Some rights reserved by Steve A Johnson
The Task:
Use Technology to Teach a Unit to Enhance Learning
The Audience:
A High School Faculty
The Work:
Outlined Below
We have begun work on measuring “soft” skills. This work has begun in our faculty meetings and is an ongoing, collaborative exercise.
Ultimately, our goal is to ensure that we are measuring what we say matters as defined per our Mission and the Common Core State Standards.
By defining some of these “soft” skills, we can start to identify the behaviors that promote the skills to ensure we are considering them as we plan our instruction and assessment. Ultimately, we want to embed these “soft” skills into our units and ensure we are all on the same page (i.e. creating interdisciplinary connections). We also want to facilitate a whole-faculty dialogue that extends beyond our monthly meetings. Hence, moving our work and conversation onto Moodle and Google Drive.
General Framework
What will we do with the rubrics we develop?
Measure what matters
- What is student achievement? (the “soft” skills we have determined)
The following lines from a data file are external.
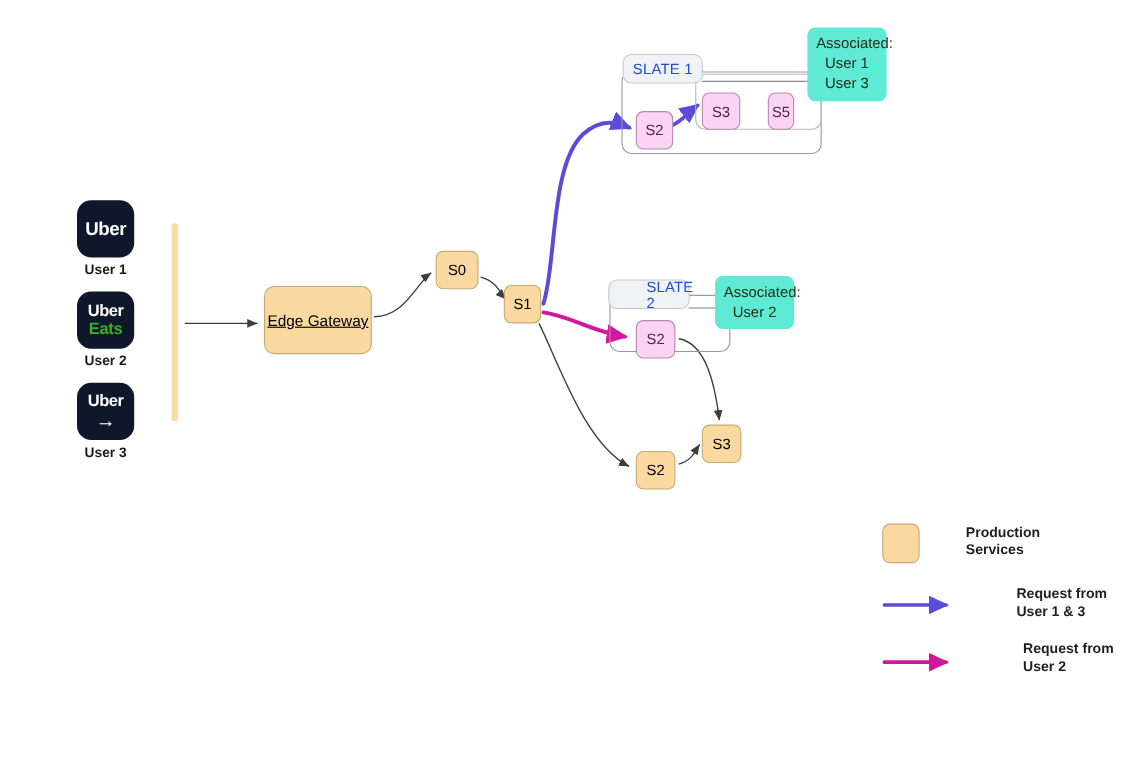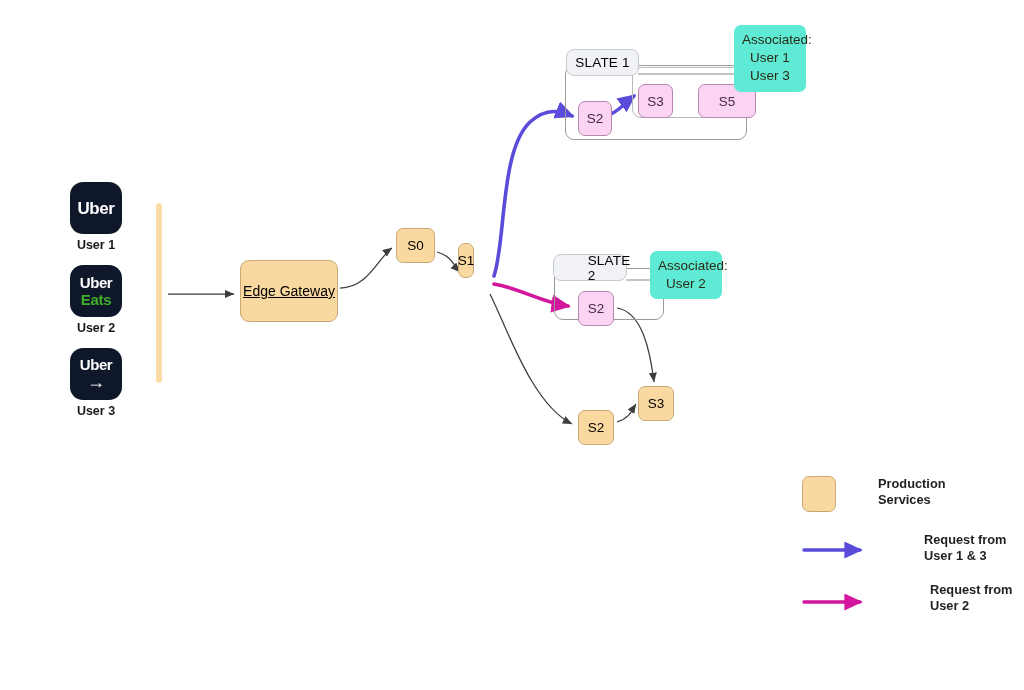--- a/index.html
+++ b/index.html
@@ -118,21 +118,21 @@
   .slate-tag {
     position: absolute;
     box-sizing: border-box;
     background: #f0f2f5;
     border: 1.1px solid #c6cbd2;
     border-radius: 8px;
     display: flex;
     align-items: center;
     justify-content: center;
     font-size: 13.5px;
-    color: #000000;
+    color: #1d4ed8;
     letter-spacing: 0.2px;
   }
 
   
   .note {
     position: absolute;
     box-sizing: border-box;
     background: #5eead4;
     border-radius: 7px;
     padding: 6px 8px;
@@ -237,37 +237,37 @@
 <div class="boundary-bar" style="left:156px; top:203px; width:6px; height:180px;"></div>
 
 <div class="node prod gateway" style="left:240px; top:260px; width:98px; height:62px;">
   <span>Edge Gateway</span>
 </div>
 
 <div class="node prod" style="left:396px; top:228px; width:39px; height:35px;">
   <span>S0</span>
 </div>
 
-<div class="node prod" style="left:458px; top:243px; width:16px; height:35px;">
+<div class="node prod" style="left:458px; top:259px; width:34px; height:35px;">
   <span>S1</span>
 </div>
 
 <div class="slate-box" style="left:565px; top:65px; width:182px; height:75px;"></div>
 <div class="slate-inner" style="left:632px; top:67px; width:115px; height:51px;"></div>
 <div class="slate-tag" style="left:566px; top:49px; width:73px; height:27px;">
   <span>SLATE 1</span>
 </div>
 
 <div class="node sut" style="left:578px; top:101px; width:34px; height:35px;">
   <span>S2</span>
 </div>
 <div class="node sut" style="left:638px; top:84px; width:35px; height:34px;">
   <span>S3</span>
 </div>
-<div class="node sut" style="left:698px; top:84px; width:58px; height:34px;">
+<div class="node sut" style="left:698px; top:84px; width:24px; height:34px;">
   <span>S5</span>
 </div>
 
 <div class="note" style="left:734px; top:25px; width:72px;">
   <div class="n-head">Associated:</div>
   <div class="n-line">User 1</div>
   <div class="n-line">User 3</div>
 </div>
 
 <div class="slate-box" style="left:554px; top:268px; width:110px; height:52px;"></div>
- What behaviors lead to learning? (the rubrics we are developing)
- What do we have to change in our classrooms to promote the behaviors we are looking for? How are we modeling these skills?
- How do we collaborate as a faculty to ensure we are meeting our student achievement goals?
Use components from the rubrics as we design assessments
- If problem-solving is the goal, does the assessment measure problem-solving? How?
- If I want to ensure students communicate, how can I elicit this in the classroom?
Groups
There are 12 Measuring Student Achievement “Soft” Skills Groups:
- Creativity
- Communication
- Connections
- Learn for Life
- Student Engagement
- Healthy Lifestyle – Learn for Life
- Independent, Critical-Thinking
- Problem Solvers
- Problem-Solving Skills
- Compassion
- Literacy
- Curiosity
Summary and Timeline
Linked here is a summary in timeline format, to detail what we have done and what we will be doing:
https://docs.google.com/document/d/1KnlJ05l3F9E1KfCmbEIj_G5ob2ly30tm5PUiXhuSQII/edit?usp=sharing
Facilitating Collaboration and Dialogue
Part of the goal is creating a virtual space to meet and collaborate.
Moodle
Moodle will house all of our work. Here, you can leave comments and feedback for each group.
Google Drive
All of our documents are also housed on Google Drive. We should be able to revise online at the below links:
Student Achievement Notes & Resources: https://docs.google.com/folder/d/0B9b9PIUJiXlwSEtXcEY4MnUtZWs/edit?usp=sharing
Draft Rubrics: https://docs.google.com/folder/d/0B9b9PIUJiXlwWkR1RHBJUUhfaWc/edit?usp=sharing
Faculty Presentations
Each group will present their rubric in March. The presentations should be 10-15 minutes and must be active and geared at generating shared understanding for the rest of the faculty – engage us and make us “do” something with the information.
Current Expectations
- Develop a rubric using the template provided for your group’s chosen skill
- Leave feedback for at least two other groups to consider as they work on their rubrics
- Present your rubric to the faculty in March
- Complete a final Feedback Form after the presentations
We will “flip” our Feburary faculty meeting in order to continue working in small, collaborative groups. Further work will continue online.
The idea for this project has come from reading three main sources: Schooling by Design by Grant Wiggins and Jay McTighe, Instructional Coaching with the End in Mind by Stephen Barkley, and ideas from Theresa Arpin.